Despite vacuuming daily, thoroughly, I still have pupa hatching out of wood flooring. These pupa bite as soon as they mature. My house has been treated with methoprene (Precor), and I understood that the eggs, and larva that were exposed to it would not develop into biting adults. This has not proven to be the case.
The bad news is that I ran all sorts of things through the clothes dryer. Cushion covers, pillows, a goosedown quilt, all bedding, all clothes, towels, everything that could be dried. (All else I threw away). All of these items are still infested, and as they came in contact with all my furnishings, the furniture is very infested too.

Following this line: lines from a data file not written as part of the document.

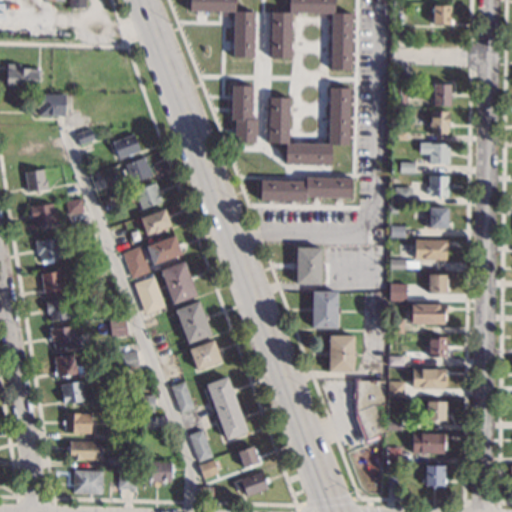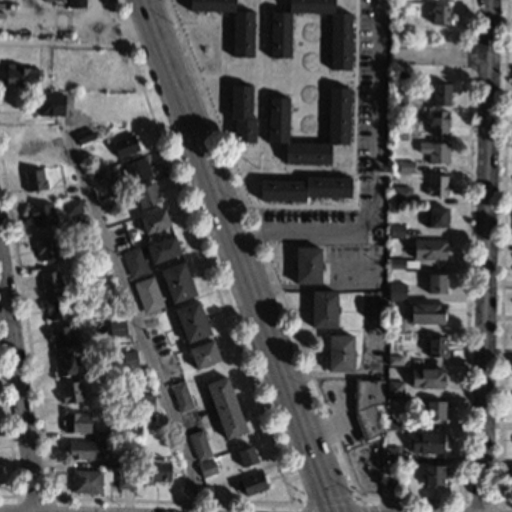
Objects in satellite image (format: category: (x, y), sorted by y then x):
building: (70, 3)
building: (211, 5)
building: (441, 14)
building: (441, 15)
building: (230, 23)
building: (312, 31)
building: (313, 31)
building: (242, 34)
road: (63, 44)
road: (388, 53)
road: (444, 53)
building: (20, 75)
building: (20, 76)
building: (399, 92)
building: (440, 94)
building: (441, 94)
building: (48, 104)
building: (50, 104)
building: (240, 113)
building: (242, 113)
building: (438, 122)
building: (438, 123)
building: (310, 128)
building: (309, 129)
building: (83, 136)
building: (83, 136)
building: (399, 136)
building: (29, 143)
building: (125, 145)
building: (124, 146)
building: (434, 152)
building: (435, 152)
building: (405, 167)
building: (137, 169)
building: (136, 170)
building: (34, 180)
building: (34, 180)
building: (436, 185)
building: (437, 186)
road: (373, 187)
building: (304, 189)
building: (304, 189)
building: (402, 194)
building: (147, 195)
building: (401, 195)
building: (147, 196)
building: (73, 206)
building: (73, 206)
building: (392, 210)
building: (42, 214)
building: (41, 215)
building: (435, 216)
building: (435, 217)
building: (153, 222)
building: (154, 222)
building: (396, 232)
building: (85, 240)
building: (47, 249)
building: (48, 249)
building: (161, 249)
building: (428, 249)
building: (429, 249)
building: (162, 250)
road: (201, 252)
road: (264, 254)
road: (233, 255)
road: (488, 256)
building: (134, 262)
building: (134, 263)
building: (395, 264)
building: (307, 265)
building: (306, 266)
building: (95, 270)
building: (50, 281)
building: (50, 282)
building: (177, 282)
building: (177, 282)
building: (436, 283)
building: (436, 284)
building: (396, 292)
building: (147, 294)
building: (147, 295)
building: (106, 296)
building: (395, 296)
building: (56, 309)
building: (57, 309)
building: (322, 309)
building: (323, 309)
building: (427, 313)
building: (426, 314)
road: (137, 316)
building: (192, 321)
building: (191, 322)
building: (395, 326)
building: (116, 327)
building: (117, 327)
road: (26, 330)
building: (61, 337)
building: (62, 337)
building: (436, 346)
building: (435, 347)
building: (339, 353)
building: (340, 353)
building: (203, 355)
building: (203, 355)
building: (128, 360)
building: (394, 360)
building: (128, 361)
building: (64, 364)
building: (66, 366)
building: (426, 378)
building: (427, 378)
road: (19, 388)
building: (394, 389)
building: (394, 389)
building: (71, 392)
building: (71, 392)
building: (181, 396)
building: (181, 397)
building: (147, 403)
building: (145, 404)
building: (367, 406)
building: (225, 407)
building: (367, 407)
building: (225, 408)
building: (434, 410)
building: (435, 410)
building: (76, 422)
building: (76, 423)
building: (393, 425)
building: (112, 435)
road: (8, 443)
building: (426, 443)
building: (427, 443)
building: (199, 445)
building: (199, 445)
building: (82, 450)
building: (84, 450)
building: (391, 455)
building: (246, 456)
building: (245, 457)
building: (206, 469)
building: (510, 470)
building: (156, 471)
building: (159, 471)
building: (510, 471)
building: (433, 475)
building: (433, 475)
building: (389, 477)
building: (126, 480)
building: (86, 481)
building: (86, 481)
building: (126, 481)
building: (250, 483)
building: (249, 484)
building: (203, 491)
road: (8, 496)
road: (26, 497)
road: (173, 501)
road: (308, 506)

I took both cats to the vet twice. Both were treated twice (Frontline and pyriproxyfen); both cats still have fleas, one of the cats nearly died from each of the treatments. I have bathed both cats twice. The vets here do not bathe cats, so I am uncertain how to get the fleas off them. Another bath, maybe.

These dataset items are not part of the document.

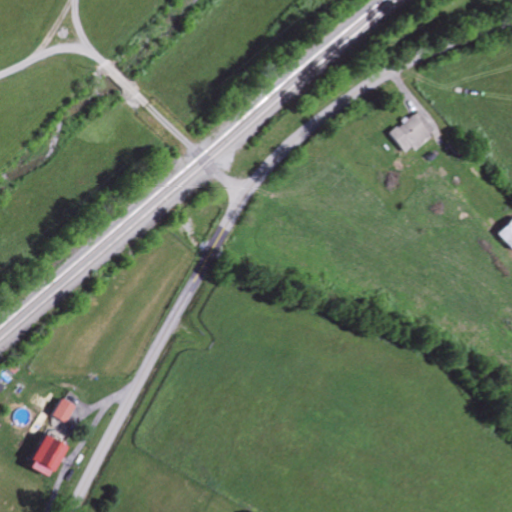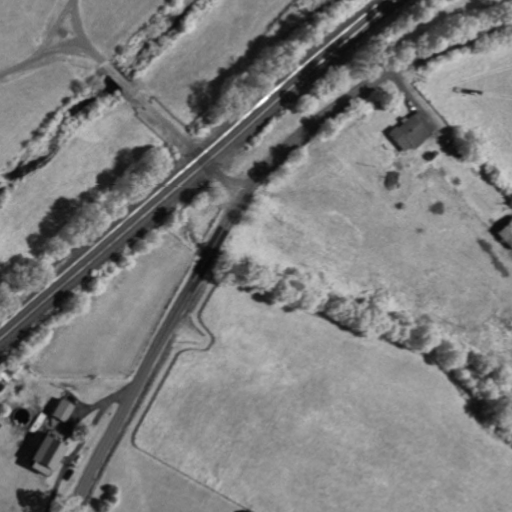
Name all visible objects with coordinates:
road: (76, 22)
road: (128, 91)
building: (425, 122)
building: (409, 135)
railway: (191, 163)
railway: (205, 177)
road: (232, 209)
building: (64, 411)
building: (49, 457)
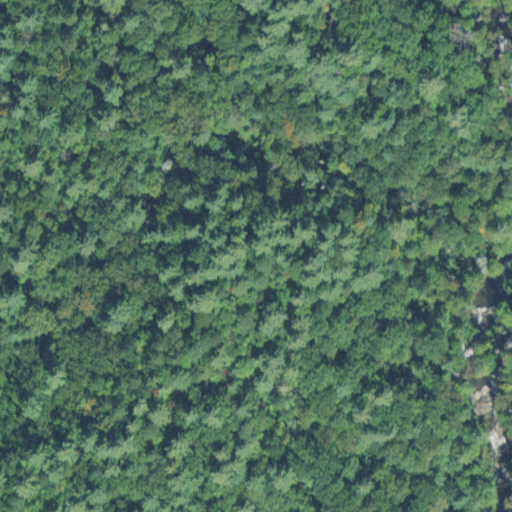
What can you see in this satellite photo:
river: (478, 255)
road: (444, 499)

I am talking with a professional exterminator early in the week. It will take a full week to treat my house. I am considering replacing all my clothes, bedding, clothes dryer, and all furniture; everything. This all might sound somewhat drastic, but I have been rigorously performing a complete flea eradication program for 23 days now, and at this point it is still on-going. When I have solved this problem, I will return with the solution that worked for me.
12 Sep 2009, 17:14
I am, indeed, following your comments. I think you should have called a professional exterminator in a long time ago. By the way, please use the "Ask" button above if you wish to have a conversation with me. I don't usually post responses in the comments box.
22 Oct 2009, 17:13
No idea what we're going to do next. We had one exterminator out twice, but his spray chemicals came closer to killing me than any of our fleas. Then we called Fleabusters, who powdered every crawlspace and all through our apartment. They said to wait 2 weeks... it's been almost that, but we still have fleas.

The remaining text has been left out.